Optimize the layout of mining roadways

Because the stress concentrates in the lower part of rock interlayer, a pressure-release roadway is suggested to be supplementarily excavated in the middle face to disturb the reconstructed stress state (see Fig. 15a). In severe cases, Face TZL03 can be divided into two small working faces and extracted separately with a small stagger interval. This method reduces the overall impact of localized stress concentration on the exploitation in Face TZL03.

Fig. 15

Control measures applied in Face TZL03 to prevent the localized stress concentration

Intervene artificially the periodic roof pressure

Protected seam exploitation in other working fields indicates that the average distance of periodic roof pressure is 35–50 m. To avoid the stress superposition of localized stress concentration and the newborn periodic roof pressure, a roof-blasting operation above the TZL03 working face is implemented. Drilling parameters of blastholes are shown in the Fig. 15b. This operation breaks the hanging roof in advance, which plays an important role to shorten the period and reduce the intensity of roof pressure.

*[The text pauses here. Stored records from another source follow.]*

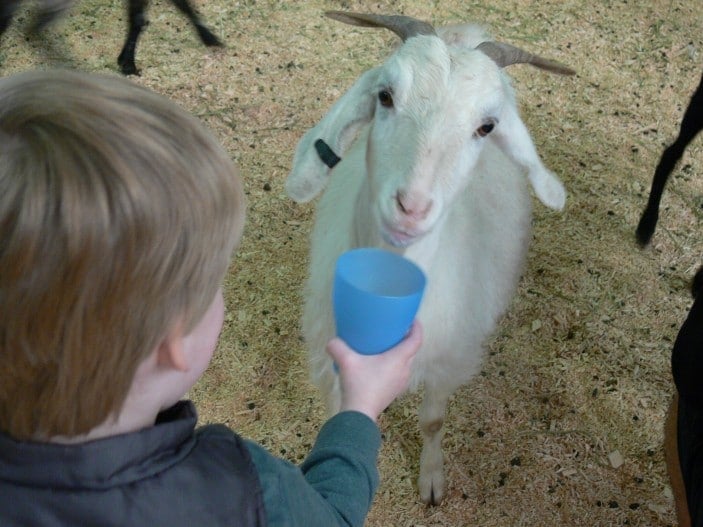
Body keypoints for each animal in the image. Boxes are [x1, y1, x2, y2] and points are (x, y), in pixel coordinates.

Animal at [284, 12, 572, 506]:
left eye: (487, 127)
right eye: (385, 96)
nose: (411, 207)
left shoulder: (447, 359)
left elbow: (433, 420)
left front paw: (432, 479)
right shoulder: (331, 357)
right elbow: (339, 415)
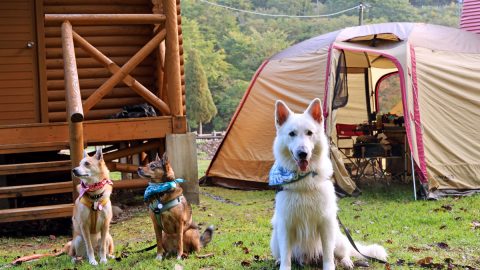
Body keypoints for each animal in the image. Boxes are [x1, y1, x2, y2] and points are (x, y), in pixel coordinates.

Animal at [270, 98, 386, 268]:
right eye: (292, 134)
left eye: (309, 133)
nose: (302, 153)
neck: (304, 181)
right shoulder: (285, 225)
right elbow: (286, 257)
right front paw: (283, 265)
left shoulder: (326, 223)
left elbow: (328, 255)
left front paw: (330, 266)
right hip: (275, 238)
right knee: (284, 254)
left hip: (337, 236)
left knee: (343, 252)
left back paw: (346, 261)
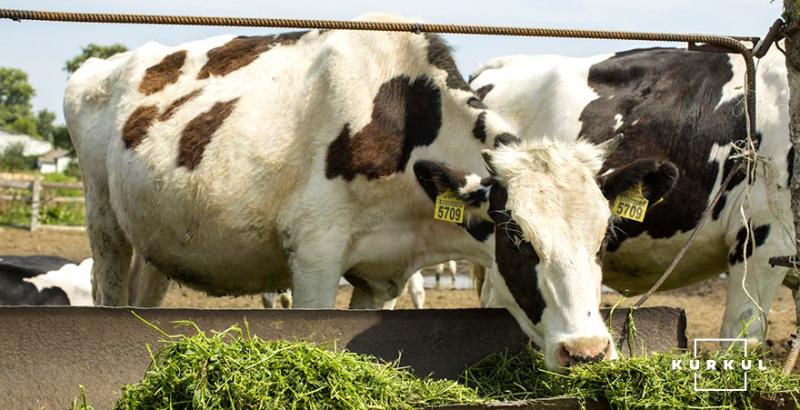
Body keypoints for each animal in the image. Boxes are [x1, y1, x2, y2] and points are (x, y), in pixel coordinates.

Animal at [64, 14, 676, 370]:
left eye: (604, 239)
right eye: (518, 238)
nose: (587, 351)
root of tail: (101, 65)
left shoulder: (381, 277)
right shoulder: (313, 257)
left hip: (155, 244)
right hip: (105, 224)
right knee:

Implement the roof-blasting operation in the roadways

High lateral stress in the two stress increase zones generates a squeezing action on the interlayer rock mass in stress release zone. To weaken this stress effect, a roof-blasting operation is implemented in three roadways to break the integrality of rock interlayer (see Fig. 15c). In front of the TZL03 working face, blasting scheme is repeated every 15 m in mining direction. After the artificial intervention, plastic failure extent of the interlayer rock mass will increase, whereas the stress concentration degree in the lower part of rock interlayer will decrease.

Conclusions

In the deep multi-seam mining structure, protected coal seam in the stress release zone cannot always be safely extracted. Based on the above discussion and investigation, the following points can be concluded:

1. 1.

   After the exploitation in protective seam, the vertical stress decreases significantly in the stress release zone of rock interlayer. However, the lateral stress increases with the overburden depth and concentrates on its lower part. A lower rock stratum corresponds to a greater stress concentration degree. This stress behavior increases the elastic strain energy of unbroken interlayer rock mass. Hydraulic supports under the middle rock interlayer are most likely to be destroyed.

2. 2.

   The failure behavior of rock interlayer occurs in its upper and lower parts. It breaks the integrity of interlayer rock mass. The more serious rock failures occur closer to the goaf centerline of protective seam. Different plastic failure behaviors occur in different rock strata. The failure range and extent depend on the rock strength, the direction and magnitude of reconstructed major stress. Lateral bending moment is the primary inducing factor of interlayer rock failure behavior; the vertical strain increment of infinitesimal rock element is its precondition.

3. 3.

   The mining-induced localized stress concentration in the stress release zone of rock interlayer results from the interaction of lateral stress reconstruction and interlayer rock failure. This interaction continues until an equilibrium state of stress and strain is achieved. The lateral stress reconstruction provides the mechanical requirements for the interlayer rock failure; the plastic failure behavior further promotes the localized stress concentration in stress release zone.

4. 4.

   It must be noted that prevention measures for the localized stress concentration in rock interlayer are being applied in the coal extraction process of Face TZL03. Relevant control effects will be timely checked and continuously studied in future researches. The findings of this study were obtained based on the specific geologic and mining conditions in Jining deep mine; similar studies will be performed in other coal mines to promote a more systematic exploration of this stress concentration behavior in the deep multi-seam mining structure.